Опьяненный, счастливый до потери пульса, сам не свой и ничей, я кружил и кружил вокруг мачты с золотым треугольником. Кружил, обмирая от восторга, но при этом упорствовал зашедшим за разум умом: нет, так не бывает. Всё это сон, мечта, иллюзия. Нет такого места, где отпускают столько счастья оптом и задарма. Нет, не было и не будет. Нигде и никогда. Не может его быть.
Зачем я пытался отрезвить себя, не знаю. Но догадываюсь. Видимо, даже на пике блаженства разумное и независимое существо остаётся разумным и независимым, и не лишается — в белой кляксе начала Ян всегда присутствует капелька чёрного начала Инь — способности впадать в сомнение. Я дракон, я разумен, мой разум критичен и я за это получил спполна: наступил момент, когда сомнение породило тревогу, и на меня накатила девятибалльная волна тоски. Иезуитская эта эмоция чревата самыми скверными последствиями, вот и тут: мир (такой родной мне, но для которого я, без всякого сомнения, был чужаком) в одну секунду — увы мне — вывернулся наизнанку. День обернулся ночью, небо и земля поменялись местами, а золотая башня — о, мать моя Змея! — превратилась в бездонный колодец — наглядное воплощение Небытия. И я уже не летал. Всё, абзац, полёт закончился.
Поражённый и обманутый стоял я на самом краю колодца и с замиранием сердца вглядывался в мрачную бездну.
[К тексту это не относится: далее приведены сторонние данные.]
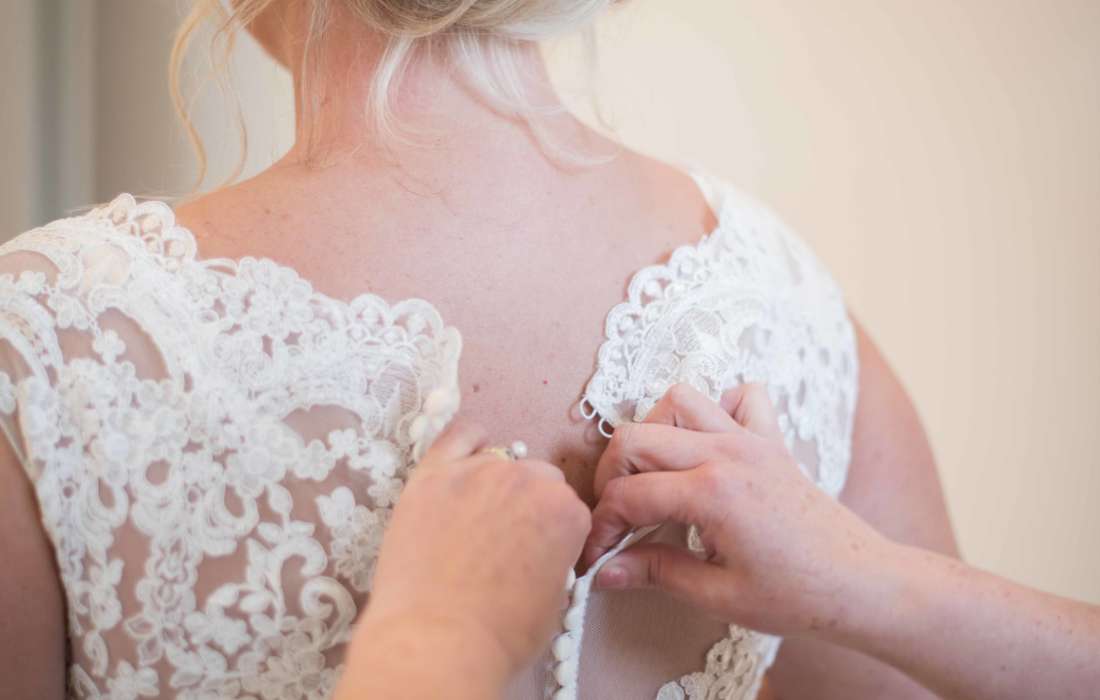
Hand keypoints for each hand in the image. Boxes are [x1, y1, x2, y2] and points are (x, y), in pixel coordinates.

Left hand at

Как это ни странно, но её чернота не пугала, напротив — манила, и в какую-то опасную, но честную секунду появилось неудержимое желание прыгнуть вниз. Захотелось, сил нет, как захотелось, слиться с этой бархатной чернотой. Не для того, чтобы убить себя. Нет, нет и ещё раз нет. Но для того, чтобы убить мысль о безысходности и тщетности своего существования вне чудесного мира, переполненного счастьем.
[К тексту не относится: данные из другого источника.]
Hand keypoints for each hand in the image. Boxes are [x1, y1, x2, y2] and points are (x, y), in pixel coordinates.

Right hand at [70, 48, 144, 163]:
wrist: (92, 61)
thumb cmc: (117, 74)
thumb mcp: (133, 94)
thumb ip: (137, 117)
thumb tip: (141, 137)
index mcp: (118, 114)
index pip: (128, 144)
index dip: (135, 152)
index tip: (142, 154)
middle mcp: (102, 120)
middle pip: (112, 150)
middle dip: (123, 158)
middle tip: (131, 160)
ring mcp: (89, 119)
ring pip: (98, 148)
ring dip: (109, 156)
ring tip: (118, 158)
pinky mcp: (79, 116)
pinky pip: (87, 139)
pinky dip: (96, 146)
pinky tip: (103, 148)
Убить себя и убить мысль в себе — как ни крути, вовсе не одно и тоже. По сути. По форме — возможны варианты. Я выбрал самый тривиальный, самый простой из них и самый скорый, поскольку постольку в тот миг не думал о себе. А думал я о том, как исчерпать оскорбительный обман бытия. Я должен был его исчерпать. Я обязан был с ним покончить.
«Простите», — без моего участия прошептали губы, потом я добавил от себя «прощаю» и занёс ногу над искупительной дырой.
Прыгнуть не получилось — из колодца вылетела Красопета и толкнула меня в грудь. Удар был настолько мощным и неожиданным, что я не устоял на ногах и, минуя все стадии возвращения, сразу плюхнулся в кресло.
— Вот зараза, — простонал я.
— Сам дурак, — промяукала разъярённая кошка, сверкнула жёлтым глазом и отцепилась меня, оставив грубые затяжки на любимом свитере. Скатившись кубарем под стол, она вынырнула с той стороны, запрыгнула на подлокотник кресла, в котором сидела застывшая с чайной ложкой во рту Лера, потом — на стол, а с него — опять на шкаф. И замерла в позе безносого Сфинкса.